» **Your assignment**
Leave out the images and repeat the listing below without a single change.

» **Recorded data**
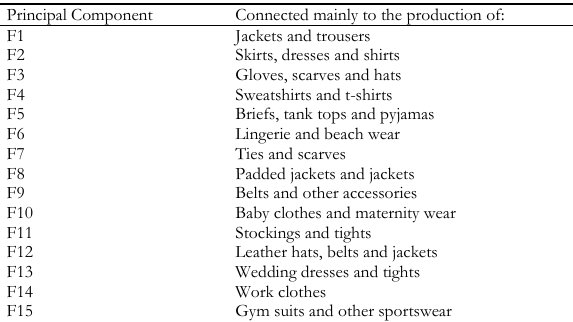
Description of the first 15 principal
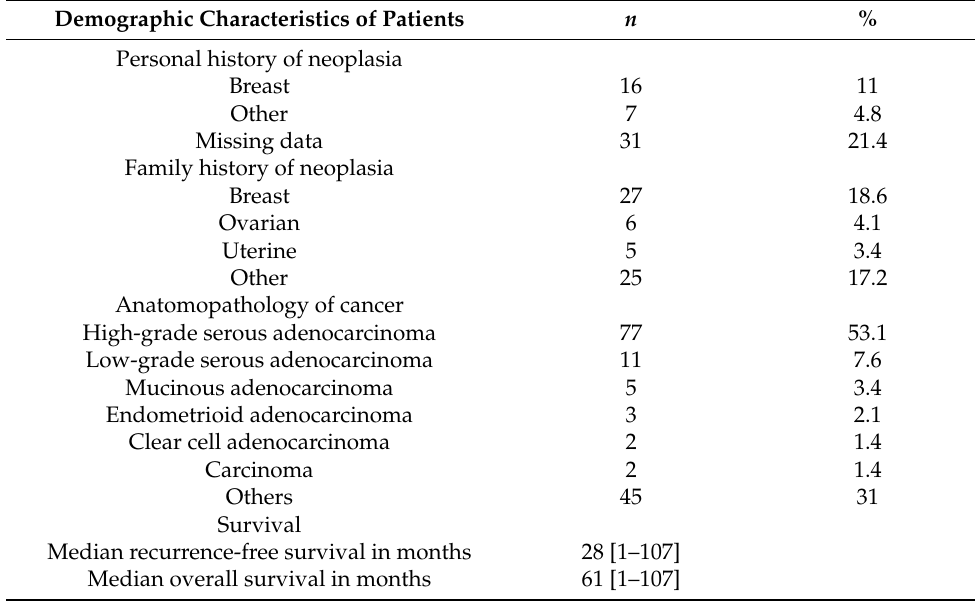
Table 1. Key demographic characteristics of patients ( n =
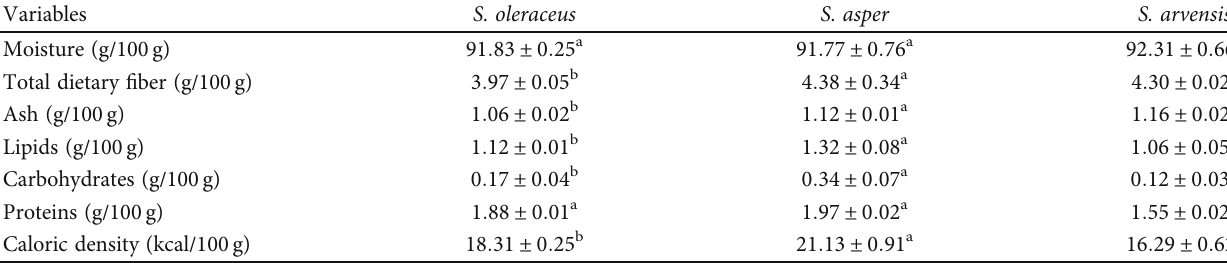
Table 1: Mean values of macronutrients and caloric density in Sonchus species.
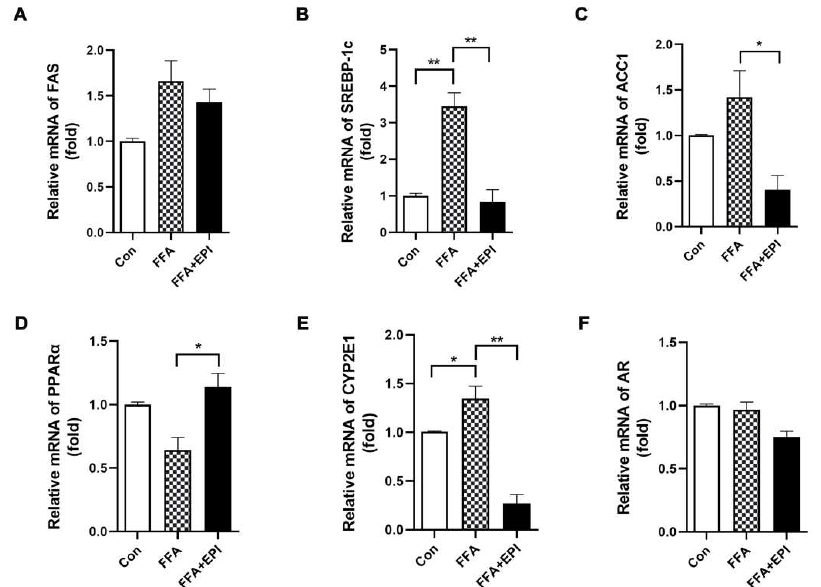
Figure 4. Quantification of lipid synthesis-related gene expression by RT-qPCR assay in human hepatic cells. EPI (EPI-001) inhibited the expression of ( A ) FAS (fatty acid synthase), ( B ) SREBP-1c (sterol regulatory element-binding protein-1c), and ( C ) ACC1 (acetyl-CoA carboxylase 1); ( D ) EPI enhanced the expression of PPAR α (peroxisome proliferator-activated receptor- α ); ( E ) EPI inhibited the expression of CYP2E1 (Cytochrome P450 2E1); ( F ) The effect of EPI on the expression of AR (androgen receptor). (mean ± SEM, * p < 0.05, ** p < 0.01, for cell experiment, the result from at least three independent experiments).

» **Response to this exercise**
Description of the first 15 principal
Table 1. Key demographic characteristics of patients ( n =
Table 1: Mean values of macronutrients and caloric density in Sonchus species.
Figure 4. Quantification of lipid synthesis-related gene expression by RT-qPCR assay in human hepatic cells. EPI (EPI-001) inhibited the expression of ( A ) FAS (fatty acid synthase), ( B ) SREBP-1c (sterol regulatory element-binding protein-1c), and ( C ) ACC1 (acetyl-CoA carboxylase 1); ( D ) EPI enhanced the expression of PPAR α (peroxisome proliferator-activated receptor- α ); ( E ) EPI inhibited the expression of CYP2E1 (Cytochrome P450 2E1); ( F ) The effect of EPI on the expression of AR (androgen receptor). (mean ± SEM, * p < 0.05, ** p < 0.01, for cell experiment, the result from at least three independent experiments).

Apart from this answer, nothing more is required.